My brother and I were talking on the telephone recently. We ended up talking about sweets and smoking. He quit smoking and said he did it just like that. (It’s true, he decided to quit and he just did.) He said he’s had a puff off three cigarettes since he quit several years ago. He could name the times.
A friend of his found out he quit and she asked him how he did it.
“Well, it’s pretty simple,” he told her, “Just stop smoking!”
She retorted, “That’s it? There has to be more to it than that.”
He said it was that simple. She didn’t believe him and so he asked her if she likes money. She said she did. He asked if she could use more money. She said she could. He asked her why she doesn’t go and rob a bank.
“That’s crazy,” she said.
It’s true. It would be crazy for her to go and rob a bank. But still he asked her why she didn’t go and do it anyway.
“It’s against the law, and it’s wrong,” she said.
But that wasn’t his point. His point was that she didn’t go and rob a bank not because it’s wrong, but because she is in control of her own life. She has the ability to choose not to rob the bank.
She is in control.
In the same way, you choose to eat or not to eat sweets. You make the choice.
There is a difference between a sugar addict and a heroine addict. I highly doubt a sugar addict would break into a house and steal jewelry from someone’s dresser drawer to sell for money to buy cookies. First of all, cookies can be purchased nearly anywhere for pocket change and your family and friends will usually smile through supplying you with a sugar fix. Sugar is everywhere and it’s cheap.
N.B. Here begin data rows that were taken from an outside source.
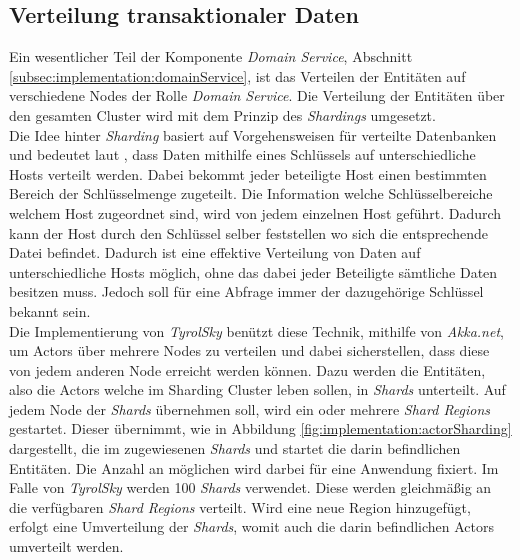 \subsection{Verteilung transaktionaler Daten}
\label{subsec:implementation:akkaSharding}
Ein wesentlicher Teil der Komponente \textit{Domain Service}, Abschnitt \ref{subsec:implementation:domainService}, ist das Verteilen der Entitäten auf verschiedene Nodes der Rolle \textit{Domain Service}. Die Verteilung der Entitäten über den gesamten Cluster wird mit dem Prinzip des \textit{Shardings} umgesetzt. \\
Die Idee hinter \textit{Sharding} basiert auf Vorgehensweisen für verteilte Datenbanken und bedeutet laut \cite{shardingCattell}, dass Daten mithilfe eines Schlüssels auf unterschiedliche Hosts verteilt werden. Dabei bekommt jeder beteiligte Host einen bestimmten Bereich der Schlüsselmenge zugeteilt.
Die Information welche Schlüsselbereiche welchem Host zugeordnet sind, wird von jedem einzelnen Host geführt. Dadurch kann der Host durch den Schlüssel selber feststellen wo sich die entsprechende Datei befindet.
Dadurch ist eine effektive Verteilung von Daten auf unterschiedliche Hosts möglich, ohne das dabei jeder Beteiligte sämtliche Daten besitzen muss. Jedoch soll für eine Abfrage immer der dazugehörige Schlüssel bekannt sein. \\
Die Implementierung von \textit{TyrolSky} benützt diese Technik, mithilfe von \textit{Akka.net}, um Actors über mehrere Nodes zu verteilen und dabei sicherstellen, dass diese von jedem anderen Node erreicht werden können. Dazu werden die Entitäten, also die Actors welche im Sharding Cluster leben sollen, in \textit{Shards} unterteilt. Auf jedem Node der \textit{Shards} übernehmen soll, wird ein oder mehrere \textit{Shard Regions} gestartet. Dieser übernimmt, wie in Abbildung \ref{fig:implementation:actorSharding} dargestellt, die im zugewiesenen \textit{Shards} und startet die darin befindlichen Entitäten. Die Anzahl an möglichen  wird darbei für eine Anwendung fixiert. Im Falle von \textit{TyrolSky} werden {100} \textit{Shards} verwendet. Diese werden gleichmäßig an die verfügbaren \textit{Shard Regions} verteilt. Wird eine neue Region hinzugefügt, erfolgt eine Umverteilung der \textit{Shards}, womit auch die darin befindlichen Actors umverteilt werden.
So if sugar doesn’t make you go buy it and eat it, what does?
YOU. You make the choice.
“Of course you might use some nicotine gum and you’ll probably snack more during the first few weeks,” my brother added.
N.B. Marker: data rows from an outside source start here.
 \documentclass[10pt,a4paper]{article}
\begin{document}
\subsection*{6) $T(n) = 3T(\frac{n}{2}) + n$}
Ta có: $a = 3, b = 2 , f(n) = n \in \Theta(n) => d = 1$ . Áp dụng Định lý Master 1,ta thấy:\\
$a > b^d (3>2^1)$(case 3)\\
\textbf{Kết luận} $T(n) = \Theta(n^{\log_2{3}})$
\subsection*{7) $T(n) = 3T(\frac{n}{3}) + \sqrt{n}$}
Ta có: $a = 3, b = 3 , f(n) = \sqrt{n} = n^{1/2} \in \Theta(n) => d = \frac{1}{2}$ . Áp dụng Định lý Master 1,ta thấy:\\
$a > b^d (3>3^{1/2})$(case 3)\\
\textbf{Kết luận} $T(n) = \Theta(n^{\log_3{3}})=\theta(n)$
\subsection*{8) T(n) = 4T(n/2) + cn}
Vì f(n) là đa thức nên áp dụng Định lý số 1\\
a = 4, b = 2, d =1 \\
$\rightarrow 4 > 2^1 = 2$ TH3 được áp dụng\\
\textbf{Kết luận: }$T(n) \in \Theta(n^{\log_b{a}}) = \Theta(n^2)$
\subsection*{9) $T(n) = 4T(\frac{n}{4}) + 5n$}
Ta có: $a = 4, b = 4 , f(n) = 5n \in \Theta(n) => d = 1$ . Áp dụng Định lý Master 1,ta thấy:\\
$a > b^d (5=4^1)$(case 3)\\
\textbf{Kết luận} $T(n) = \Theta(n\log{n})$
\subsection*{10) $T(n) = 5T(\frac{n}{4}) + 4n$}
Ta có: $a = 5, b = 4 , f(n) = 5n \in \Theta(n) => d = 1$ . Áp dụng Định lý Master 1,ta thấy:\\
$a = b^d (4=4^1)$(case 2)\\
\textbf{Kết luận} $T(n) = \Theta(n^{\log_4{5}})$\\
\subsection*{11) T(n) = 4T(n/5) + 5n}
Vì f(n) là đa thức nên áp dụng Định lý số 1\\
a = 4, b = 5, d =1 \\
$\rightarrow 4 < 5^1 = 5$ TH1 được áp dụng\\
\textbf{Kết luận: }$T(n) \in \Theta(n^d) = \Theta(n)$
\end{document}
My point in telling you this is that the first thing you must do is decide you want to stop being sweet and then you have to make it happen. To “get off sugar” is like deciding you want to earn more money. After the decision is made you have to take action and start to figure out how you’re going to do it. Then it takes time and effort. You can stop eating sweets on your own—right now—if you’re ready. But then reality kicks in; avoiding sugar is a choice that has to be made by you over and over and over again.